Umberto Eco hat unsere anhaltende Faszination für das Mittelalter untersucht und zehn verschiedene Versionen aufgezählt, darunter den „zotteligen Medievalismus“ von Werken wie Beowulf. Ein großer Teil von J.R.R. Tolkiens Erfolg als Action-Autor beruht darauf, dass er mehrere dieser Fantasien aus der Vergangenheit übernommen hat, darunter das dekadente Mittelalter, das Faramir in Minas Tirith beschreibt. Seltsamerweise fehlte bei Ecos literarischen Vorbildern das fröhliche, erdige, ausgelassene Mittelalter des Dekameron in seiner italienischen Tradition und der Canterbury-Erzählungen in unserer. Dieses chaucersche Erbe, das so deutlich in Tolkiens Hobbits verkörpert ist, ist leicht zu übersehen, weil es in der englischen Literatur so gründlich normalisiert wurde, dass es überhaupt nicht mehr „mittelalterlich“ erscheint, vor allem in Oxford, wo Chaucer mehr als fünf Jahrhunderte lang eine ständige literarische Präsenz hatte.

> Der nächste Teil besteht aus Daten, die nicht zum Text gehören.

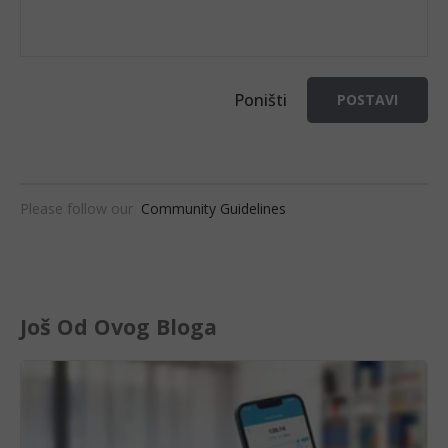
Poništi
POSTAVI
Please follow our
Community Guidelines
Još Od Ovog Bloga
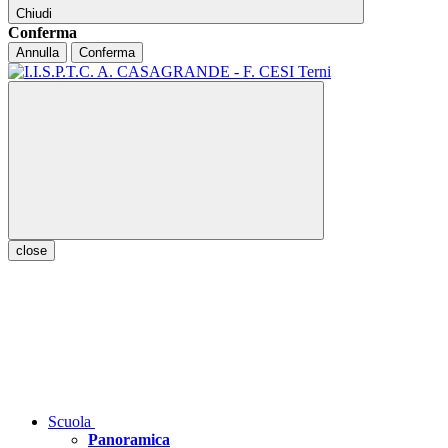
Chiudi
Conferma
Annulla
Conferma
close
Scuola
Panoramica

Einige Zuhörer in der Merton Hall mögen 1959 dennoch überrascht gewesen sein, dass Tolkien, der am besten für seine Arbeit über die altenglische Dichtung bekannt ist, einen Teil seiner „Abschiedsrede“ der Rekrutierung von Chaucer für die Sache der Sprache gegen die Literatur widmete, in einer Debatte, die in den Köpfen des scheidenden Professors noch sehr lebendig ist:

Seine Verdienste als bedeutender Dichter sind zu offensichtlich, um verschleiert zu werden; obwohl es in der Tat die Sprache oder die Philologie war, die, wie nur die Sprache es konnte, zwei Dinge von höchster literarischer Bedeutung bewiesen hat: dass er kein unbeholfener Anfänger war, sondern ein Meister der metrischen Technik; und dass er ein Erbe war, ein Mittelpunkt, und nicht ein „Vater“. Ganz zu schweigen von den Bemühungen der Sprache, einen Großteil seines Vokabulars und seiner Ausdrucksweise vor Unkenntnis oder Missverständnissen zu retten.

Wenn man Ansichten über Chaucer aus seinem Brief an John Masefield aus dem Jahr 1938 wiedergibt, hätte dieses Lob nur deshalb überraschend geklungen, weil niemand von Tolkiens Bemühungen wusste, das Vokabular und die Ausdrucksweise des 14.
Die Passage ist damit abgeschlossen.